Most employees still use AI at beginner level

Surveys find most workers use AI for basic tasks despite broad workplace access

Most employees still use AI at beginner level

A new reportby Kristian Kabashi through his Blank Collar research practice found that 87% of workers use artificial intelligence at a beginner level, with just 13% using it for what the report defines as meaningful work, despite widespread adoption of AI tools by companies.

"Your company bought AI, but nobody changed," Kabashi said. "At some level, we've seen this with every major technology shift over the years, but in the case of AI, these results are quite disappointing."

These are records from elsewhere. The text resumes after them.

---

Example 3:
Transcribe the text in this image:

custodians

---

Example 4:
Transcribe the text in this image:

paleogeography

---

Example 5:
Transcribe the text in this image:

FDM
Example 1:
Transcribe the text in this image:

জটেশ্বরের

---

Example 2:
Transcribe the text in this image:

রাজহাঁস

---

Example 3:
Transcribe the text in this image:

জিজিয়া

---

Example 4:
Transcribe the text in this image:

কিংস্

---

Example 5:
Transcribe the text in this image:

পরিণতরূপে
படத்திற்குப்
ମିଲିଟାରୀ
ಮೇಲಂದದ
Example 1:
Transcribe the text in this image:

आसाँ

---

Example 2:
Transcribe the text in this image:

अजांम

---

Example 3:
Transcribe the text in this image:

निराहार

Kabashi previously held transformation roles at Dentsu and Havas before founding Numarics, a Swiss financial technology company. He said employees are not held back by a lack of prompting skill, but by uncertainty over which tasks to delegate to AI.

"They get stuck one step earlier, on a blank question, which is 'What do I even point this at?'" he said. "Nothing in the actual job comes pre-labeled, give this to AI."

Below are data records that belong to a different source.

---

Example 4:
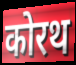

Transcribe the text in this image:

कोरथ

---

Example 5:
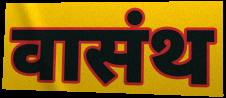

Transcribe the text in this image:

वासंथ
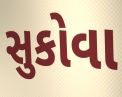
સુકોવા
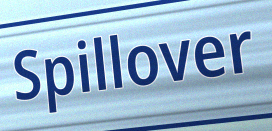
Spillover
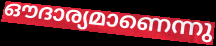
ഔദാര്യമാണെന്നു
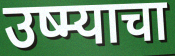
उष्म्याचा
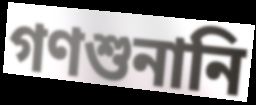
গণশুনানি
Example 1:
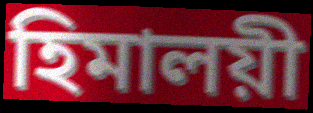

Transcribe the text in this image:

হিমালয়ী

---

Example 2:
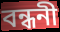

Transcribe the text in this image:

বন্ধনী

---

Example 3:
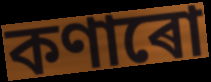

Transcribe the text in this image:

কণাৰো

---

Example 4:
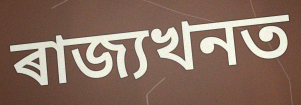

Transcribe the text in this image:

Kabashi called the pattern a "use case desert." He said the larger issue, in his view, is a lack of leadership direction rather than a deficit in employee skill.

"I don't want to point fingers," he said. "Everyone better get busy pretty soon, because the companies that figure this out — who can rise above 13% meaningful AI use — are going to be strong competitive performers."

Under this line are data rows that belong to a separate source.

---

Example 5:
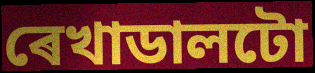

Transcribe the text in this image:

ৰেখাডালটো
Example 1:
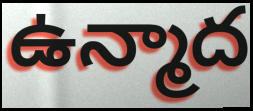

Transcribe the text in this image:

ఉన్మాద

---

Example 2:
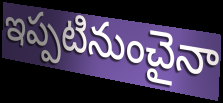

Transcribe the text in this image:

ఇప్పటినుంచైనా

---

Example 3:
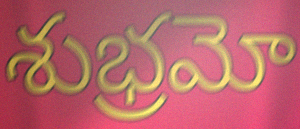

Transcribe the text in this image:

శుభ్రమో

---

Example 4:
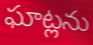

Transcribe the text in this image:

ఘాట్లను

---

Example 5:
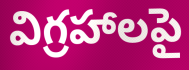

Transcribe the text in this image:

విగ్రహాలపై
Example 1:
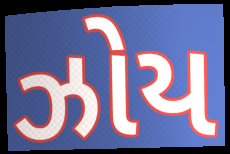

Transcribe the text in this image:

ઝોય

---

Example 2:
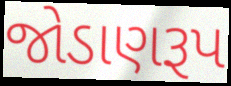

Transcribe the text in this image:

જોડાણરૂપ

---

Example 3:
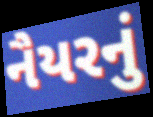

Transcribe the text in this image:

નૈયરનું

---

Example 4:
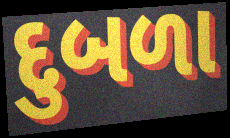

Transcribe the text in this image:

દુબળા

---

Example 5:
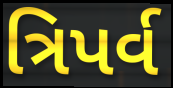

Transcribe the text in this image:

ત્રિપર્વ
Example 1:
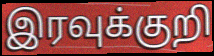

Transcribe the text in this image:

இரவுக்குறி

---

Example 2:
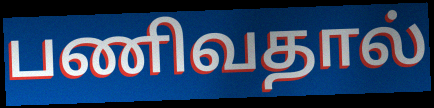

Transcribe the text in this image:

பணிவதால்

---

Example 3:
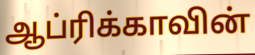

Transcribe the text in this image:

ஆப்ரிக்காவின்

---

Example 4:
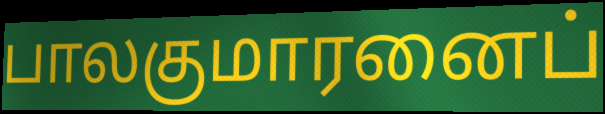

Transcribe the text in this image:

பாலகுமாரனைப்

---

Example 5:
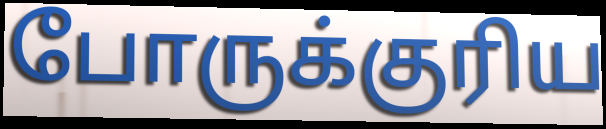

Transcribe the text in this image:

போருக்குரிய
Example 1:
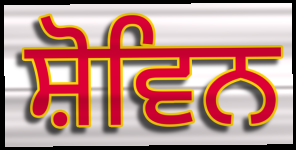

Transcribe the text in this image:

ਸ਼ੋਵਿਨ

Independent surveys show similar pattern

IBM's 2026 Global CEO Study polled thousands of CEOs across industries and geographies. It found that 85% of employees have the capability to use AI, while only 25% use it regularly – a 61-point gap. The study attributed the gap to unclear use cases, training disconnected from daily workflows, tools that don't fit existing systems, and a lack of visible AI use by leadership.

A separate Gallup survey of 23,717 employees, conducted in February, found that only about one in 10 employees at AI-adopting organisations strongly agree that AI has transformed how work gets done at their company. The benefits of workplace AI use appear concentrated at the level of individual tasks rather than broader workplace systems.

Gallup cited a National Bureau of Economic Research working paper covering firm-level data in the United States, United Kingdom, Germany and Australia. The paper found that chief executives report minimal AI effect on productivity over the past three years.